21. A voltage receiving circuit operable to receive a transmission voltage transmitted from a voltage transmitting circuit, comprising: a receiving terminal; and a demultiplexer comprising a positive output and a negative output; wherein, on condition that the voltage receiving circuit receives, as the transmission voltage, at least one positive voltage higher than a ground potential, the demultiplexer outputs from the positive output the positive voltage received as the transmission voltage and outputs from the negative output the ground potential, wherein, on condition that the voltage receiving circuit receives, as the transmission voltage, a negative voltage lower than the ground potential, the demultiplexer outputs from the negative output the negative voltage received as the transmission voltage and outputs from the positive output the ground potential, wherein the demultiplexer includes a first CMOS switch connected between the receiving terminal and the positive output, and a second CMOS switch connected between the receiving terminal and the negative output, and wherein the voltage receiving circuit is configured to control well potentials of MOS transistors constituting the first and second CMOS switches with demultiplexer-control signals.

22. The voltage receiving circuit according to claim 21 , further comprising: a gradation-reference-voltage-selecting-and-supplying part; a gradation-reference-voltage-holding-and-generating part; and a source line activation part, wherein the gradation-reference-voltage-selecting-and-supplying part is configured to selectively supply positive or negative voltages outputted by the demultiplexer to the gradation-reference-voltage-holding-and-generating part, the gradation-reference-voltage-holding-and-generating part comprises a gradation-reference-voltage-holding part including voltage-holding circuits, and is configured to hold, as gradation reference voltages, positive or negative voltages supplied from the gradation-reference-voltage-selecting-and-supplying part in the voltage-holding circuits, and produce gradation voltages based on the gradation reference voltages, and the source line activation part activates source lines of a display panel based on the gradation voltages.

23. The voltage receiving circuit according to claim 22 , wherein the gradation-reference-voltage-selecting-and-supplying part is configured to sequentially supply the voltage-holding circuits with positive or negative voltages outputted by the demultiplexer, wherein the voltage-holding circuits are configured to hold the positive or negative voltages.

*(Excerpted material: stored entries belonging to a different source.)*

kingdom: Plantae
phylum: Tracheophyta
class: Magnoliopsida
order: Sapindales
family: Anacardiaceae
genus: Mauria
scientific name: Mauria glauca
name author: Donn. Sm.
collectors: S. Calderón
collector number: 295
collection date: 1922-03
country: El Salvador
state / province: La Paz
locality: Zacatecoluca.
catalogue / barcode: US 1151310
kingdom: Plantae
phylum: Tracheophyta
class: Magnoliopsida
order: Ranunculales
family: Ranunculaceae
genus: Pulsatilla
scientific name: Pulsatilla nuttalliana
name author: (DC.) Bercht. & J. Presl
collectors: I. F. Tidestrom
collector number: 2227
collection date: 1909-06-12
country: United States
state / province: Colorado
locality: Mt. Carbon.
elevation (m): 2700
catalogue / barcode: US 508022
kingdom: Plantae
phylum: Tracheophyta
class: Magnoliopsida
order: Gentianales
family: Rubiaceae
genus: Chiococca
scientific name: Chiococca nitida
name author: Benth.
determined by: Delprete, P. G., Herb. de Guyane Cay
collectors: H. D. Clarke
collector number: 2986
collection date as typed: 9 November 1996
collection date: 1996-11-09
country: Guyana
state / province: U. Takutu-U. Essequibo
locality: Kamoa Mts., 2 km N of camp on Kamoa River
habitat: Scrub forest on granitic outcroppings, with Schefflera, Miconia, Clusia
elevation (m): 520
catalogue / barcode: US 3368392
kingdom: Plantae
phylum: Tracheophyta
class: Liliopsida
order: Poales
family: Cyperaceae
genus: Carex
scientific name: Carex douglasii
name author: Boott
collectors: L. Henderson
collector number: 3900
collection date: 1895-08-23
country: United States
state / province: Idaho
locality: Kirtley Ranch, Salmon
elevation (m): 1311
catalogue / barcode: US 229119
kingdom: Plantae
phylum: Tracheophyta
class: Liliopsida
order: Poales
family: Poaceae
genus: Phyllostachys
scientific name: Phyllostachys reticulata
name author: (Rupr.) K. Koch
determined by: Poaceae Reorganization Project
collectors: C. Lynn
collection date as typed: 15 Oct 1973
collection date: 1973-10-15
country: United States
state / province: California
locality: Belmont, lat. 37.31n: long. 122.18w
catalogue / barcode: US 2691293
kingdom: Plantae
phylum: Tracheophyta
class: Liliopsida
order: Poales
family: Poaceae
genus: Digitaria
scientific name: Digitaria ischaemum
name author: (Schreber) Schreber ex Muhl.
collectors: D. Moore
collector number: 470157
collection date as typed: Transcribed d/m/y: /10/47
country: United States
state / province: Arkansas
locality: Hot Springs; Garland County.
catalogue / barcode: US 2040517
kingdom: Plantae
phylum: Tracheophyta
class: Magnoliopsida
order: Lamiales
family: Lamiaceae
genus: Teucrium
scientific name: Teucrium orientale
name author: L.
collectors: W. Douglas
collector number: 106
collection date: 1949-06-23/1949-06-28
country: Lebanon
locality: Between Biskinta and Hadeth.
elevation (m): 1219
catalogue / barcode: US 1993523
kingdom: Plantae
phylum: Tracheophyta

24. The voltage receiving circuit according to claim 23 , wherein, in transmitting negative side gradation reference voltages after transmitting positive side gradation reference voltages, before transmitting the negative side gradation reference voltages, the demultiplexer-control signals are each switched to a voltage potential within the range from the negative power source voltage to the ground potential, and the demultiplexer outputs the ground potential from the positive output in response to the demultiplexer-controls signals, and wherein, in transmitting positive side gradation reference voltages after transmitting negative side gradation reference voltages, before transmitting the positive side gradation reference voltages, the demultiplexer-control signals are each switched to a voltage potential within the range from the ground potential to the positive power source voltage, and the demultiplexer outputs the ground potential from the negative output in response to the demultiplexer-control signals.

25. The voltage receiving circuit according to claim 21 , wherein the voltage receiving circuit is formed on an integrated circuit.

26. The voltage receiving circuit according to claim 25 , wherein the integrated circuit does not include the voltage transmitting circuit.